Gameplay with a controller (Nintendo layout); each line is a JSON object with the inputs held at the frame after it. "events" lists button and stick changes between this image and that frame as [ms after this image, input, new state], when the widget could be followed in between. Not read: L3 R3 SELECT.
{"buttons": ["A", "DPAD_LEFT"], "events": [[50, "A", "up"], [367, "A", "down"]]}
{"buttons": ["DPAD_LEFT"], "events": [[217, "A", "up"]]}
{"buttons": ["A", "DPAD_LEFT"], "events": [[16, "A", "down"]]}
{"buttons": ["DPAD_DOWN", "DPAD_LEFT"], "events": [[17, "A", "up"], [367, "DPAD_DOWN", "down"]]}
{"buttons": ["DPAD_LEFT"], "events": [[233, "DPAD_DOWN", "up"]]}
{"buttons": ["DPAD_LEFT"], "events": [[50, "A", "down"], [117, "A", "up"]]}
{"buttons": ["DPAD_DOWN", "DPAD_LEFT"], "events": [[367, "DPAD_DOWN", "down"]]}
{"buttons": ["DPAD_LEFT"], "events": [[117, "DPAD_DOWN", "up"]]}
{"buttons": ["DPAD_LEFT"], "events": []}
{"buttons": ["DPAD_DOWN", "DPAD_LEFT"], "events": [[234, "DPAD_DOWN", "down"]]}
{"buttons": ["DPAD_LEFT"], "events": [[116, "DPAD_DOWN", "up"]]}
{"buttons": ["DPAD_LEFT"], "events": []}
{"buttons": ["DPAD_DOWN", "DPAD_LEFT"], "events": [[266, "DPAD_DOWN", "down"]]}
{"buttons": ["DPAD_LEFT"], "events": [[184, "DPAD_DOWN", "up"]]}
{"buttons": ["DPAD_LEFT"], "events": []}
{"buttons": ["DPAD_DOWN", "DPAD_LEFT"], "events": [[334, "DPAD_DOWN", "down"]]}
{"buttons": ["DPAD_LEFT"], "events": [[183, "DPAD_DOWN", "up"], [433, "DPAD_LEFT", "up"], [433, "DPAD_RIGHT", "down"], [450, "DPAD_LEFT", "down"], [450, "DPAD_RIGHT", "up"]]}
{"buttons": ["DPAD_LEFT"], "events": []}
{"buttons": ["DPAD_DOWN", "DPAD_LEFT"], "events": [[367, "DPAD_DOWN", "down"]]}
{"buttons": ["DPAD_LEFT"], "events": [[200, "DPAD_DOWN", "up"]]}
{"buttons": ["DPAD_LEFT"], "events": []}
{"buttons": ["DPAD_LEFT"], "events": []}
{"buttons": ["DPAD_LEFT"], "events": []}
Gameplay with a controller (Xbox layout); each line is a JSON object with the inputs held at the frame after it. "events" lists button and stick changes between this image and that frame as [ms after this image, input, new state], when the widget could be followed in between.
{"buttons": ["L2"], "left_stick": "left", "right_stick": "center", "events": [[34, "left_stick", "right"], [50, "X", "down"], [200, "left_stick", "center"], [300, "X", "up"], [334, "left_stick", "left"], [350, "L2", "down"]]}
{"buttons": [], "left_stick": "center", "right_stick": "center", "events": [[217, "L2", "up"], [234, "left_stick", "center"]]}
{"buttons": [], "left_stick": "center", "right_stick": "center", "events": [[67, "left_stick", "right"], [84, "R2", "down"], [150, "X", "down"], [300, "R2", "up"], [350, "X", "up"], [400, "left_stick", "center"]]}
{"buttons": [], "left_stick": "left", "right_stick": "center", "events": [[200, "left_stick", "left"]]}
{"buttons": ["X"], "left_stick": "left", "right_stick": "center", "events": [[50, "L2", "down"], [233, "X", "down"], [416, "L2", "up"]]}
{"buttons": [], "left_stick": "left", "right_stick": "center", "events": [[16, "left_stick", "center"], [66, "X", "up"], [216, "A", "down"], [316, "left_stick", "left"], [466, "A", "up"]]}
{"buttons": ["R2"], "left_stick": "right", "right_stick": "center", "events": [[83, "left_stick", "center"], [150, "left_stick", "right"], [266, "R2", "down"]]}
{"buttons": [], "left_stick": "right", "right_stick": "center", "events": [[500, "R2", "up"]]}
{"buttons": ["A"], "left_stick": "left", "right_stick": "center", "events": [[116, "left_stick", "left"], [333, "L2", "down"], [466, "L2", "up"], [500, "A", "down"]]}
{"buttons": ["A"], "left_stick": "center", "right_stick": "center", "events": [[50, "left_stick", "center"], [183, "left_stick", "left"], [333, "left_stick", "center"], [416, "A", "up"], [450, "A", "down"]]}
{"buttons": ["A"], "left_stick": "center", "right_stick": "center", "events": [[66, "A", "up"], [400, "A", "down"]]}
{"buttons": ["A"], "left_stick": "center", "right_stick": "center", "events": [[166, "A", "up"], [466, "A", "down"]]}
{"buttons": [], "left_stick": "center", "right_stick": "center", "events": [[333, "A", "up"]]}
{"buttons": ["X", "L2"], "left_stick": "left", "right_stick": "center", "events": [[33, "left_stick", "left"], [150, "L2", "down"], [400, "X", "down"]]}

+++++

■ Your instructions: Scan the listing above for the word "Gameplay" and copy every line that holds it.

■ Answer to this problem:
Gameplay with a controller (Nintendo layout); each line is a JSON object with the inputs held at the frame after it. "events" lists button and stick changes between this image and that frame as [ms after this image, input, new state], when the widget could be followed in between. Not read: L3 R3 SELECT.
Gameplay with a controller (Xbox layout); each line is a JSON object with the inputs held at the frame after it. "events" lists button and stick changes between this image and that frame as [ms after this image, input, new state], when the widget could be followed in between.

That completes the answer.